Thursday, October 23, 2008

Black Duck

Yesterday I saw a bird die. A small, black duck--to be specific. I was walking across a parking lot near my house and I heard a "thunk" and then something landed on the ground. My first thought was that it was a shoe. I know, I know--my intelligence and perception is just awe-inspiring. At any rate, as I got closer, I realized what it was. It had flown right into a lamppost in the middle of the parking lot. And I was stunned. I stood there, three feet from it and I could not move. It's hard to define how I felt. For a few moments it writhed. It's long, slender neck bent back and flailed in a way that looked both unnatural and like it was surrendering to a pain that was excruciating and so unexpected. After it's head fell limp, it lifted its right wing, carefully, and extended it only slightly. The sound of it hitting the post had been so loud--it was so clear that impact had been strong. I thought of a poem I read recently in my writing poetry class. The speaker of the poem is holding a bird in her hand that has just died, it's still warm. And the speaker carefully lifts each wing and describes the bird. Then a car comes toward the speaker and she ashamedly puts the bird down--embarrassed to be caught holding it. I could not fathom holding that black duck in my hand. I was scared of it. Frightened that it would lash out at me in a final act of desperation. Frightened by the torturous pain I had witnessed it going through.

I don't know why--but the image of that writhing bird is sitting in my mind, perched and waiting to expand its wings over my thoughts.
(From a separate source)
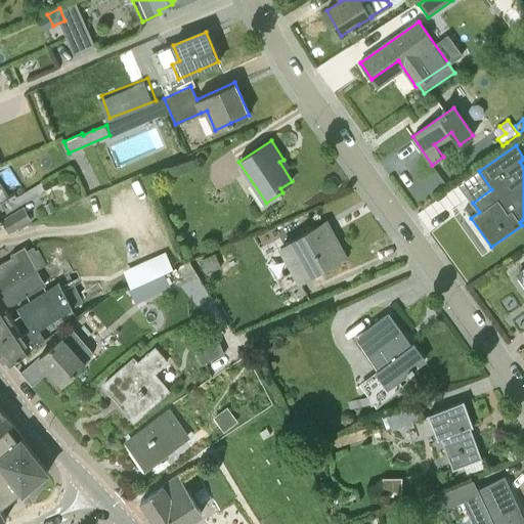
[(7,211),(25,205),(20,194),(4,201),(7,211)]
I don't like to think about it. I've been avoiding walking past it. Someone ran over its body. I can't help but think that that's what all roadkill is--some animal that was once alive, but hit something, hard, and died. Either instantly, or perhaps drawn out, like this small, dark duck. Somehow it seems worse if it was a bird. But I am reminded of many other animals in my life that have died. My next door neighbor's cat that crawled under out mustard-beige 1977 Toyota Corolla to die. My hamster, Lucy, who moved so slowly one morning when I left for school and then was completely still when I returned. Misty, Oliver, George--all floppy-eared rabbits we had while growing up.

I guess this seems pretty morbid. But I felt like I needed to put it down somewhere. Like this black duck needed to be recorded. I told my roommate, Jenelise, about it and she said with eyes a little wide and a faint smile, "you saw death!" I've seen dead things before, but this was different. It was a decline into it. And it took us both by surprise, me and the bird.

While the duck was struggling through its fading moments, I held my cell phone in my hand, and looked around the dark parking lot with my mouth open. My first thought was that I should call some animal help place--get some medical professional out there to cure and heal it. I felt my mouth gaping and flapping like a fish and I wanted someone to notice, to pay attention, to come and be shocked with me. But no one seemed to see. So I stood there in the night and cold with my backpack sagging unremarkably on my back and my arms slack at my sides and I felt a kind of helpless sadness that made everything else seem grossly inconsequential.

Now that bird is flattened against the pavement and its grace seems ironed out and lost. I wish I could've seen it in flight.